At IPSE, we believe Truss needs to unveil a plan that can revitalise a sector that contributes £303bn to the UK economy and provides businesses across the country with innovation, entrepreneurism and dynamism – skills that are paramount to the success of any company. She also needs to ensure that any promise she makes shows how she can increase the numbers of self-employed workers, after two years of pandemic uncertainty which ruined 11 years of continuous growth in the sector.

While it may seem unlikely that Truss will provide such a plan in the remaining weeks of the Tory leadership campaign, it isn’t too late for her to spell out that she would bring life back to the self-employed.

What Liz Truss needs to do

If Truss does decide to unveil a plan before September, then she needs to tackle the most important issue impacting freelancers: IR35. The flawed reform has shifted the responsibility for determining notoriously difficult employment status decisions from self-employed workers to their clients.

>See also: Labour pledges to scrap IR35 rollout to business … and then backtracks

The changes have devastated self-employed workers and created mass uncertainty and confusion for hirers and contractors alike.

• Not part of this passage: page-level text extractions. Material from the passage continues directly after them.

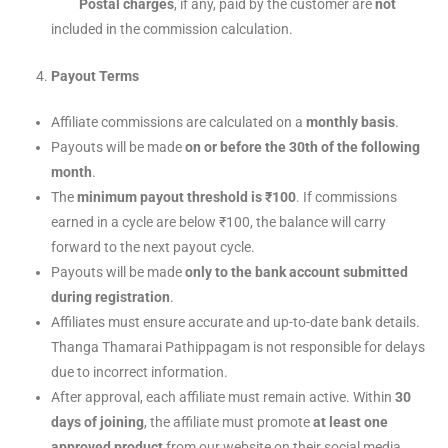
Postal charges
, if any, paid by the customer are
not
included in the commission calculation.
Payout Terms
Affiliate commissions are calculated on a
monthly basis
.
Payouts will be made
on or before the 30th of the following
month
.
The
minimum payout threshold is ₹100
. If commissions
earned in a cycle are below ₹100, the balance will carry
forward to the next payout cycle.
Payouts will be made
only to the bank account submitted
during registration
.
Affiliates must ensure accurate and up-to-date bank details.
Thanga Thamarai Pathippagam is not responsible for delays
due to incorrect information.
After approval, each affiliate must remain active. Within
30
days of joining
, the affiliate must promote
at least one
approved product
from our website on their social media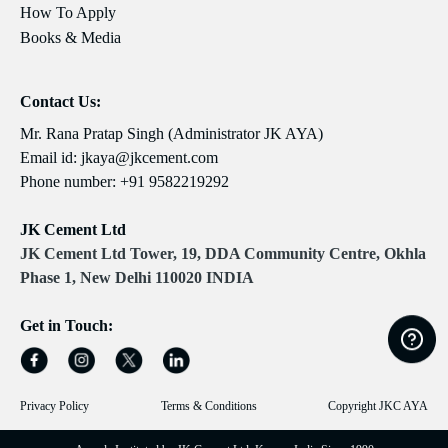
How To Apply
Books & Media
Contact Us:
Mr. Rana Pratap Singh (Administrator JK AYA)
Email id:
jkaya@jkcement.com
Phone number:
+91 9582219292
JK Cement Ltd
JK Cement Ltd Tower, 19, DDA Community Centre, Okhla
Phase 1, New Delhi 110020 INDIA
Get in Touch:
Privacy Policy
Terms & Conditions
Copyright JKC AYA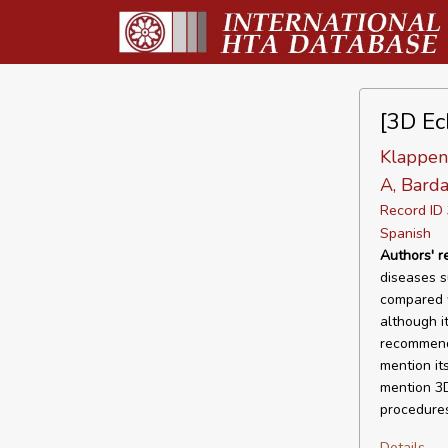
[3D Ec
Klappenb
A, Barda
Record I
Spanish
Authors' 
diseases s
compared w
although it
recommend 
mention it
mention 3D
procedures
Details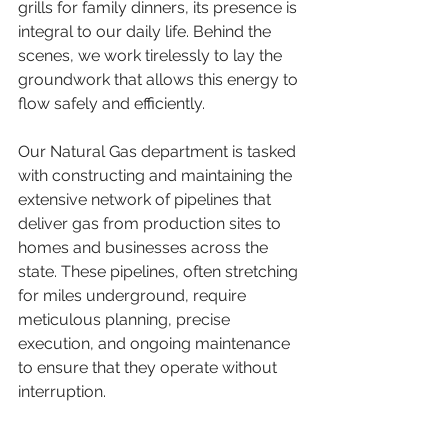
grills for family dinners, its presence is 
integral to our daily life. Behind the 
scenes, we work tirelessly to lay the 
groundwork that allows this energy to 
flow safely and efficiently.
Our Natural Gas department is tasked 
with constructing and maintaining the 
extensive network of pipelines that 
deliver gas from production sites to 
homes and businesses across the 
state. These pipelines, often stretching 
for miles underground, require 
meticulous planning, precise 
execution, and ongoing maintenance 
to ensure that they operate without 
interruption.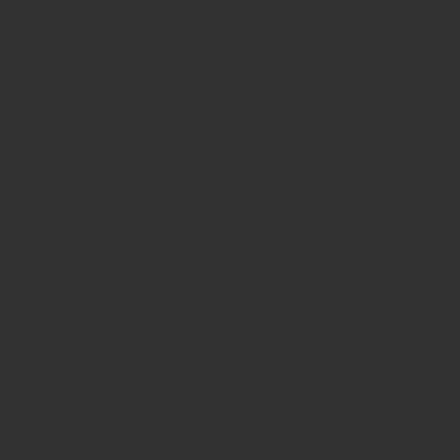
Site is Loading, Please wait...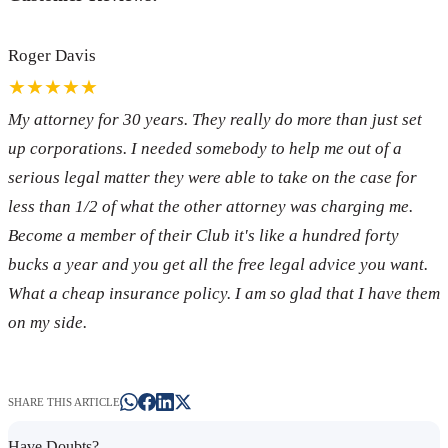
Roger Davis
★★★★★
My attorney for 30 years. They really do more than just set
up corporations. I needed somebody to help me out of a
serious legal matter they were able to take on the case for
less than 1/2 of what the other attorney was charging me.
Become a member of their Club it's like a hundred forty
bucks a year and you get all the free legal advice you want.
What a cheap insurance policy. I am so glad that I have them
on my side.
SHARE THIS ARTICLE
Have Doubts?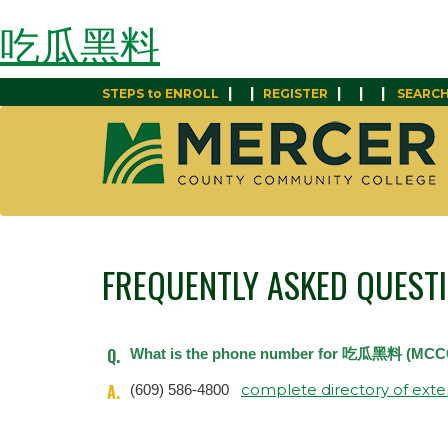
吃瓜黑料
|
|
|
|
|
STEPS to ENROLL
REGISTER
SEARC
FREQUENTLY ASKED QUEST
Q.
What is the phone number for 吃瓜黑料 (MCC
A.
complete directory of exte
(609) 586-4800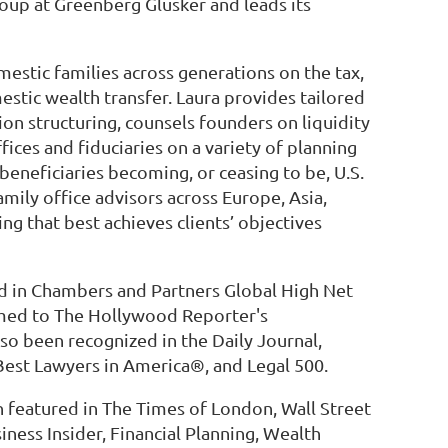
roup at Greenberg Glusker and leads its
mestic families across generations on the tax,
estic wealth transfer. Laura provides tailored
on structuring, counsels founders on liquidity
fices and fiduciaries on a variety of planning
beneficiaries becoming, or ceasing to be, U.S.
family office advisors across Europe, Asia,
ng that best achieves clients’ objectives
ed in Chambers and Partners Global High Net
med to The Hollywood Reporter's
lso been recognized in the Daily Journal,
Best Lawyers in America®, and Legal 500.
featured in The Times of London, Wall Street
ness Insider, Financial Planning, Wealth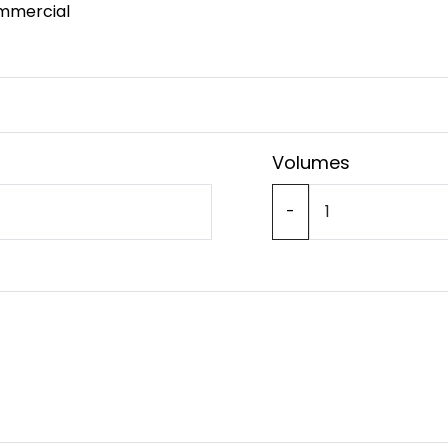
mmercial
Volumes
-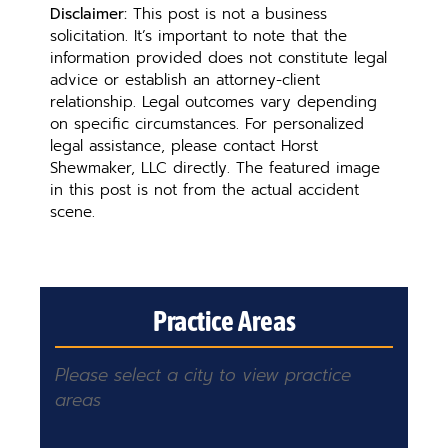
Disclaimer:
This post is not a business
solicitation. It’s important to note that the
information provided does not constitute legal
advice or establish an attorney-client
relationship. Legal outcomes vary depending
on specific circumstances. For personalized
legal assistance, please contact Horst
Shewmaker, LLC directly. The featured image
in this post is not from the actual accident
scene.
Practice Areas
Please select a city to view practice
areas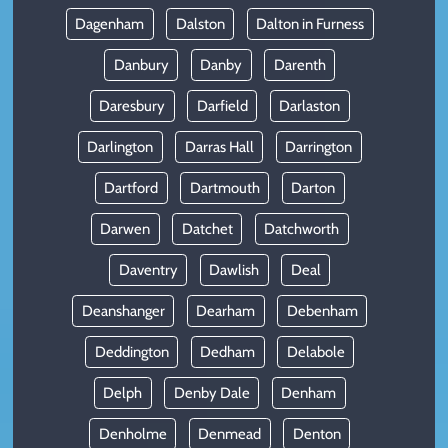
Dagenham
Dalston
Dalton in Furness
Danbury
Danby
Darenth
Daresbury
Darfield
Darlaston
Darlington
Darras Hall
Darrington
Dartford
Dartmouth
Darton
Darwen
Datchet
Datchworth
Daventry
Dawlish
Deal
Deanshanger
Dearham
Debenham
Deddington
Dedham
Delabole
Delph
Denby Dale
Denham
Denholme
Denmead
Denton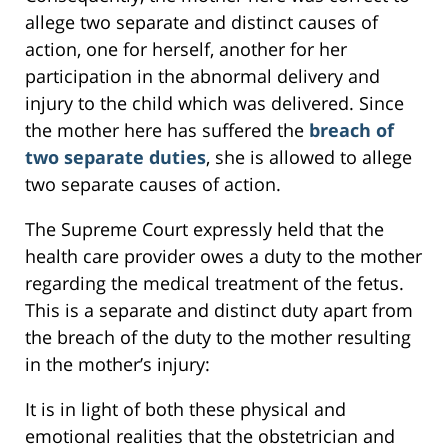
allege two separate and distinct causes of
action, one for herself, another for her
participation in the abnormal delivery and
injury to the child which was delivered. Since
the mother here has suffered the
breach of
two separate duties
, she is allowed to allege
two separate causes of action.
The Supreme Court expressly held that the
health care provider owes a duty to the mother
regarding the medical treatment of the fetus.
This is a separate and distinct duty apart from
the breach of the duty to the mother resulting
in the mother’s injury:
It is in light of both these physical and
emotional realities that the obstetrician and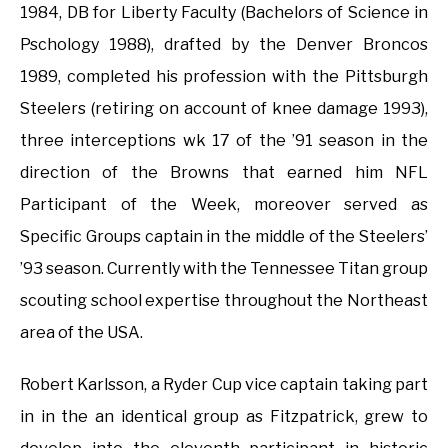
1984, DB for Liberty Faculty (Bachelors of Science in
Pschology 1988), drafted by the Denver Broncos
1989, completed his profession with the Pittsburgh
Steelers (retiring on account of knee damage 1993),
three interceptions wk 17 of the ’91 season in the
direction of the Browns that earned him NFL
Participant of the Week, moreover served as
Specific Groups captain in the middle of the Steelers’
’93 season. Currently with the Tennessee Titan group
scouting school expertise throughout the Northeast
area of the USA.
Robert Karlsson, a Ryder Cup vice captain taking part
in in the an identical group as Fitzpatrick, grew to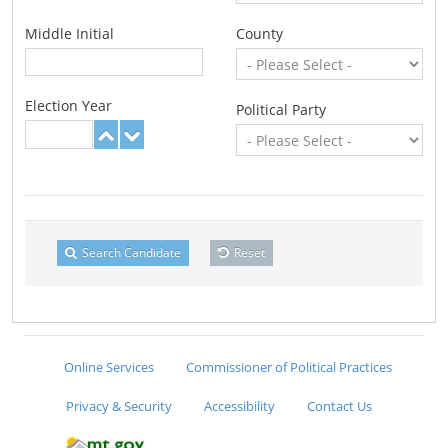
Middle Initial
County
Election Year
Political Party
Search Candidate
Reset
Online Services
Commissioner of Political Practices
Privacy & Security
Accessibility
Contact Us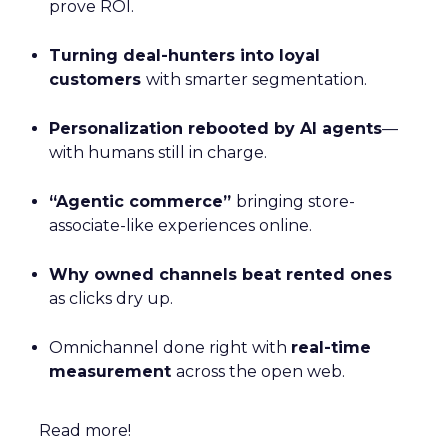
prove ROI.
Turning deal-hunters into loyal
customers
with smarter segmentation.
Personalization rebooted by AI agents
—
with humans still in charge.
“Agentic commerce”
bringing store-
associate-like experiences online.
Why owned channels beat rented ones
as clicks dry up.
Omnichannel done right with
real-time
measurement
across the open web.
Read more!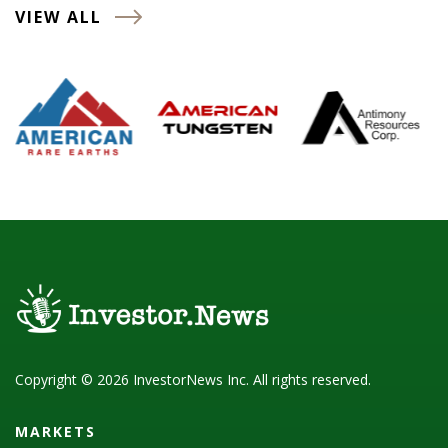
VIEW ALL
Copyright © 2026 InvestorNews Inc. All rights reserved.
MARKETS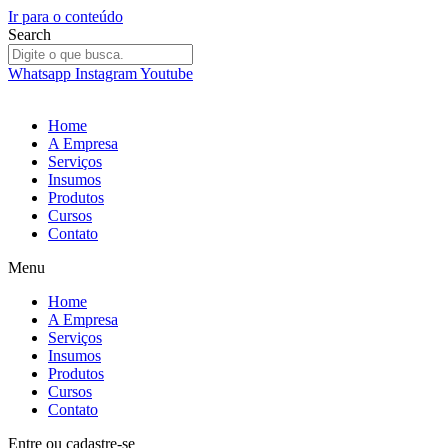
Ir para o conteúdo
Search
Whatsapp
Instagram
Youtube
Home
A Empresa
Serviços
Insumos
Produtos
Cursos
Contato
Menu
Home
A Empresa
Serviços
Insumos
Produtos
Cursos
Contato
Entre
ou
cadastre-se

In fact, IR35 is so destructive that IPSE research has found that more than a third of freelancers (35 per cent) have closed their businesses since the changes. Moreover, the reforms are so difficult to understand that one in two businesses (47 per cent) have reported that IR35 has been a significant administrative burden since its implementation in the private sector in April 2021.

If Truss wants to solve this issue – and get freelancers to support her bid to become prime minister – then she needs to announce a government review into the flawed reform. She also needs to demonstrate that she is prepared to grasp the nettle on tricky issues like clarifying employment status rules – something which the government had been committed to doing for four years, until it decided to not to two weeks ago.

Next month, it is likely that Liz Truss will enter Downing Street as prime minister. While she’ll have the support of Conservative Party members, Truss won’t necessarily have the public’s support. If she wants to get one of the innovative parts of the UK economy on her side, then she needs to show that she is willing to tackle IR35 and a number of other issues affecting thousands of self-employed workers.